<<<<

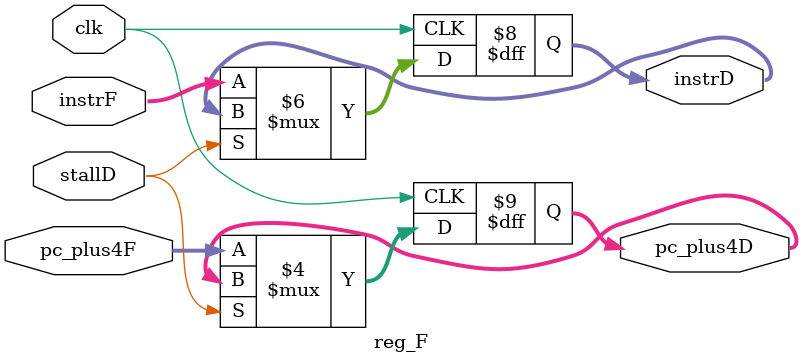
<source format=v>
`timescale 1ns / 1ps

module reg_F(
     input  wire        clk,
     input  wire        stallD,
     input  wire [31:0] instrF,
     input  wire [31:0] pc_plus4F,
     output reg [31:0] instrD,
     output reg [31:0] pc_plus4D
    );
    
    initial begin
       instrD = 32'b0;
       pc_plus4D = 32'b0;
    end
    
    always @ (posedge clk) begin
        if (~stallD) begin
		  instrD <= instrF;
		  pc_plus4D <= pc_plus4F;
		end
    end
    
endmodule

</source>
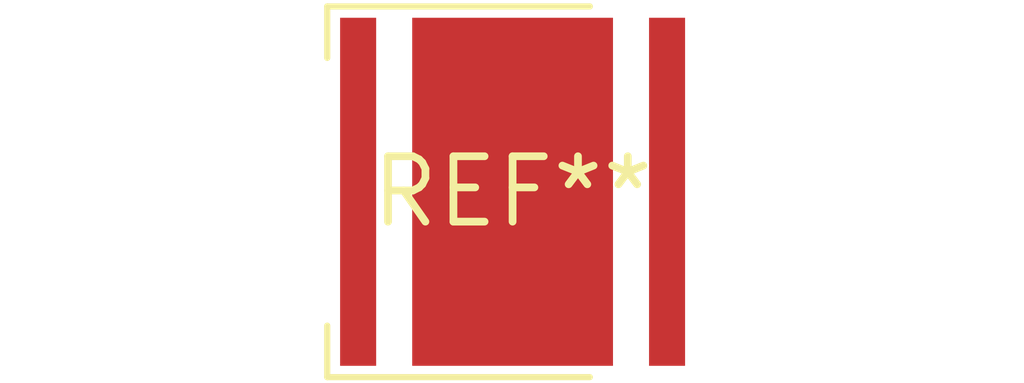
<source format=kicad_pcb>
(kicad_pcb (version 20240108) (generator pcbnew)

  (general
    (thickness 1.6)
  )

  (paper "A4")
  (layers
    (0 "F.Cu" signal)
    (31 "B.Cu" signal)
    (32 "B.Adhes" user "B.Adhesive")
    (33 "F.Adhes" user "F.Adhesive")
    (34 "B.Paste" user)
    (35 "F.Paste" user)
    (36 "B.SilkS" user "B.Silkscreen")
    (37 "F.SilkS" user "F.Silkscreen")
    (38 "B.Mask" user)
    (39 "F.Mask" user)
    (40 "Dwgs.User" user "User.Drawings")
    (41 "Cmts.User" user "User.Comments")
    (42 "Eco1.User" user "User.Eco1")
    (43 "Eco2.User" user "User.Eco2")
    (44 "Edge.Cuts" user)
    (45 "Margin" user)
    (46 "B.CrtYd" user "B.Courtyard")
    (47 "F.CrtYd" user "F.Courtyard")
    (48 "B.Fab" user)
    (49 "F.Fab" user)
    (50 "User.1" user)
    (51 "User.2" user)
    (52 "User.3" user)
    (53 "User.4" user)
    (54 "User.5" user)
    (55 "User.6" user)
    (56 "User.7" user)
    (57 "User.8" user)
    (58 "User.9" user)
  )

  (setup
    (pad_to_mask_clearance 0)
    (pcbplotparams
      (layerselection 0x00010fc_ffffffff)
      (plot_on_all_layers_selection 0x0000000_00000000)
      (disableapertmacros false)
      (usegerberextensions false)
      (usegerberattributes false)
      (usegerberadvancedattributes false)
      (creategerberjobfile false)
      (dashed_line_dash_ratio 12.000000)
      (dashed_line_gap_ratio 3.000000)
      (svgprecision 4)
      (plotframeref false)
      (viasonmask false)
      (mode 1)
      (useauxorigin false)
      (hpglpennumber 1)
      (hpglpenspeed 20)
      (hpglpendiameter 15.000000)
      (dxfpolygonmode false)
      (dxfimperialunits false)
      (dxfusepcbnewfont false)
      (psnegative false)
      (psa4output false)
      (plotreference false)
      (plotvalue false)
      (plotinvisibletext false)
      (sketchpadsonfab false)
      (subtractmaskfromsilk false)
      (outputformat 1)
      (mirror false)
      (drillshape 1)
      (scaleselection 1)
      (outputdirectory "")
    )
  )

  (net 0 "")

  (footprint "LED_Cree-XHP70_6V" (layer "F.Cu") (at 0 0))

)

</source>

>>>>

Requirement. The expected output is the whole listing, word for word, minus its pictures.

Solution.
<source format=v>
`timescale 1ns / 1ps

module reg_F(
     input  wire        clk,
     input  wire        stallD,
     input  wire [31:0] instrF,
     input  wire [31:0] pc_plus4F,
     output reg [31:0] instrD,
     output reg [31:0] pc_plus4D
    );
    
    initial begin
       instrD = 32'b0;
       pc_plus4D = 32'b0;
    end
    
    always @ (posedge clk) begin
        if (~stallD) begin
		  instrD <= instrF;
		  pc_plus4D <= pc_plus4F;
		end
    end
    
endmodule

</source>
<source format=kicad_pcb>
(kicad_pcb (version 20240108) (generator pcbnew)

  (general
    (thickness 1.6)
  )

  (paper "A4")
  (layers
    (0 "F.Cu" signal)
    (31 "B.Cu" signal)
    (32 "B.Adhes" user "B.Adhesive")
    (33 "F.Adhes" user "F.Adhesive")
    (34 "B.Paste" user)
    (35 "F.Paste" user)
    (36 "B.SilkS" user "B.Silkscreen")
    (37 "F.SilkS" user "F.Silkscreen")
    (38 "B.Mask" user)
    (39 "F.Mask" user)
    (40 "Dwgs.User" user "User.Drawings")
    (41 "Cmts.User" user "User.Comments")
    (42 "Eco1.User" user "User.Eco1")
    (43 "Eco2.User" user "User.Eco2")
    (44 "Edge.Cuts" user)
    (45 "Margin" user)
    (46 "B.CrtYd" user "B.Courtyard")
    (47 "F.CrtYd" user "F.Courtyard")
    (48 "B.Fab" user)
    (49 "F.Fab" user)
    (50 "User.1" user)
    (51 "User.2" user)
    (52 "User.3" user)
    (53 "User.4" user)
    (54 "User.5" user)
    (55 "User.6" user)
    (56 "User.7" user)
    (57 "User.8" user)
    (58 "User.9" user)
  )

  (setup
    (pad_to_mask_clearance 0)
    (pcbplotparams
      (layerselection 0x00010fc_ffffffff)
      (plot_on_all_layers_selection 0x0000000_00000000)
      (disableapertmacros false)
      (usegerberextensions false)
      (usegerberattributes false)
      (usegerberadvancedattributes false)
      (creategerberjobfile false)
      (dashed_line_dash_ratio 12.000000)
      (dashed_line_gap_ratio 3.000000)
      (svgprecision 4)
      (plotframeref false)
      (viasonmask false)
      (mode 1)
      (useauxorigin false)
      (hpglpennumber 1)
      (hpglpenspeed 20)
      (hpglpendiameter 15.000000)
      (dxfpolygonmode false)
      (dxfimperialunits false)
      (dxfusepcbnewfont false)
      (psnegative false)
      (psa4output false)
      (plotreference false)
      (plotvalue false)
      (plotinvisibletext false)
      (sketchpadsonfab false)
      (subtractmaskfromsilk false)
      (outputformat 1)
      (mirror false)
      (drillshape 1)
      (scaleselection 1)
      (outputdirectory "")
    )
  )

  (net 0 "")

  (footprint "LED_Cree-XHP70_6V" (layer "F.Cu") (at 0 0))

)

</source>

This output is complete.